Late December always brings a tendency toward reflection. The year is nearly past, magazines and news shows are offering retrospectives, even social media gets into the game with year-end round ups. Some years are full of landmark moments–births and weddings, new jobs and renovations. Other years just glance off your memory like shopping lists. For the Careys 2015 was a year of endings and beginnings, it was a yin and yang of events. Happy milestones and challenging adversity. A balance of what was and what will be.
I suppose most years offer up their fair share of memorable events and we had some great ones this year–topped off with a high school graduation, a soulful family vacation, and a launching into a new era for all of us.

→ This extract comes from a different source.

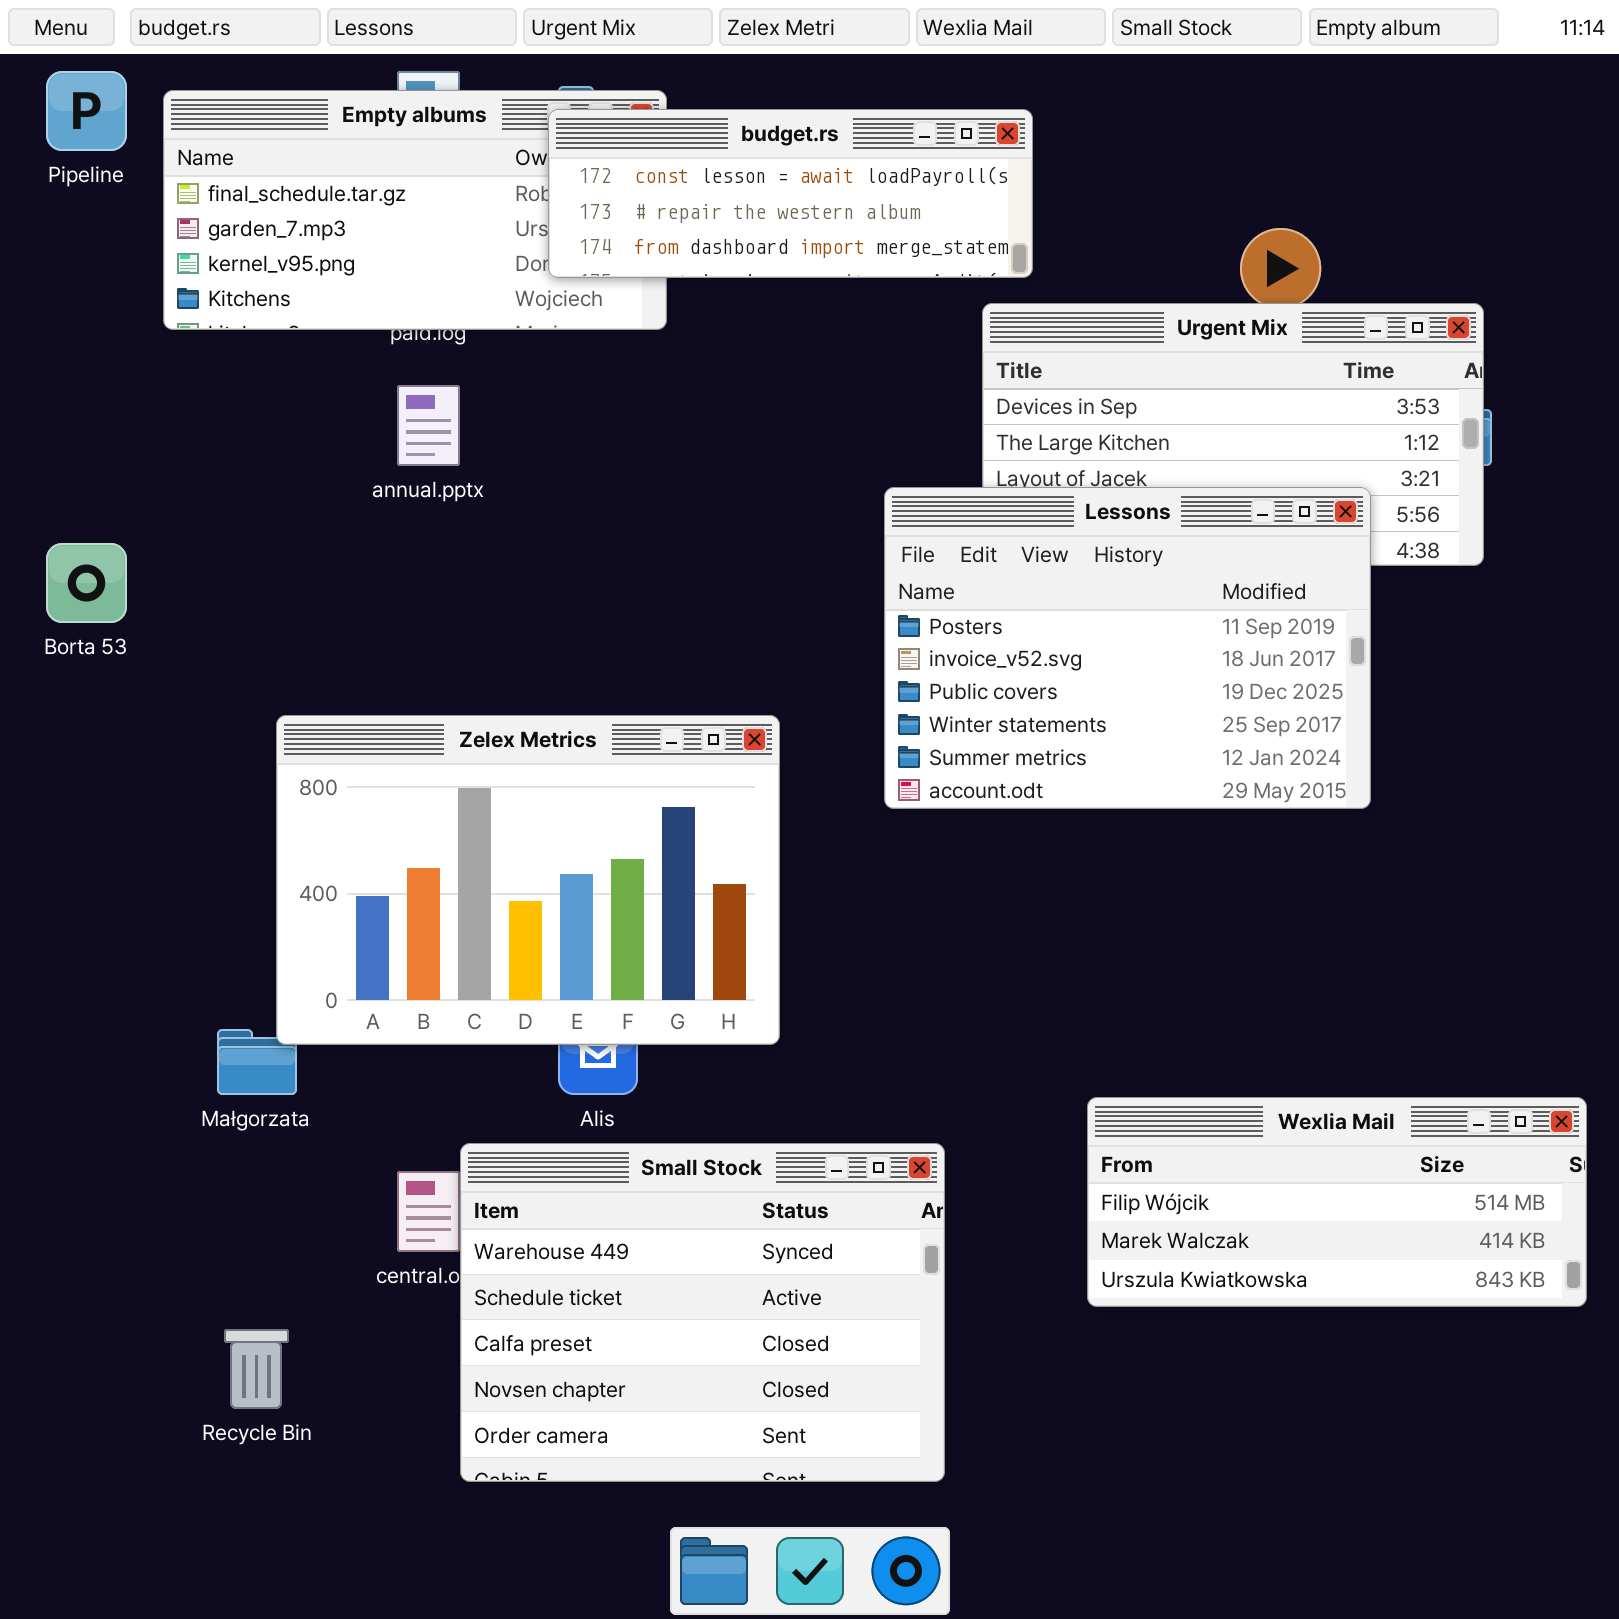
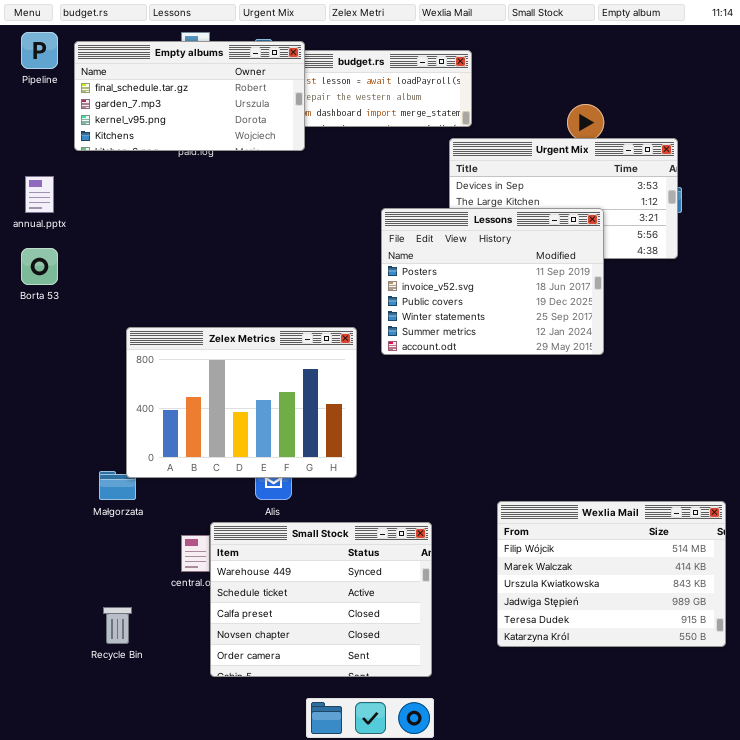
Empty albums: [163,90,667,330] -> [74,41,305,151], raised
annual.pptx: [397,385,460,466] -> [25,176,54,213], moved
Lessons: [884,487,1371,809] -> [381,208,604,355], moved
Wexlia Mail: [1087,1097,1587,1307] -> [497,501,726,647], resized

So reflecting on our year, I would call it a year of discovery. This is the year I learned how very lucky I am in my family and friends–people who have stepped up to help and offer support. I learned that there is real positive energy in the world and, when called upon, humans are more than happy to offer what they can. This is also the year I reconnected with people from all the moments of my past–picking up the phone and speaking with college classmates and professors who I have not talked to in nearly 30 years, having coffee with former colleagues, meeting with old friends. There is nothing so gratifying as reconnecting with fellow travelers and sharing experiences. It served as a reminder of all of the smart people who have shared my journey. It has been a year with the gift of unstructured time. A year of long drives and long phone calls. Mostly, 2015 is the year I rediscovered my own voice and gave it expression.
Despite these affirming moments I am anxious to see the end of 2015, if only to reveal the offerings of 2016. I have great hope that it will be a year of beginnings and opportunities. My resolution is to be my best self for the people who share my life–I fully admit that I have been challenged this year in that regard–short tempered and not always appreciative of the small moments that add up to a day that is, on balance, more good than bad. I vow to make this the year that I value those moments. If nothing else, that has been another lesson of 2015–how fortunate we are on so many levels.
So, this year has defined my future in ways that I am only beginning to understand. I believe it has altered the trajectory of my career. I do not know where this path may lead, but I know is has hidden curves, steep hills, and potholes. I hope it also brings some straight, broad avenues, wide-open vistas, and a few easy downhill rambles.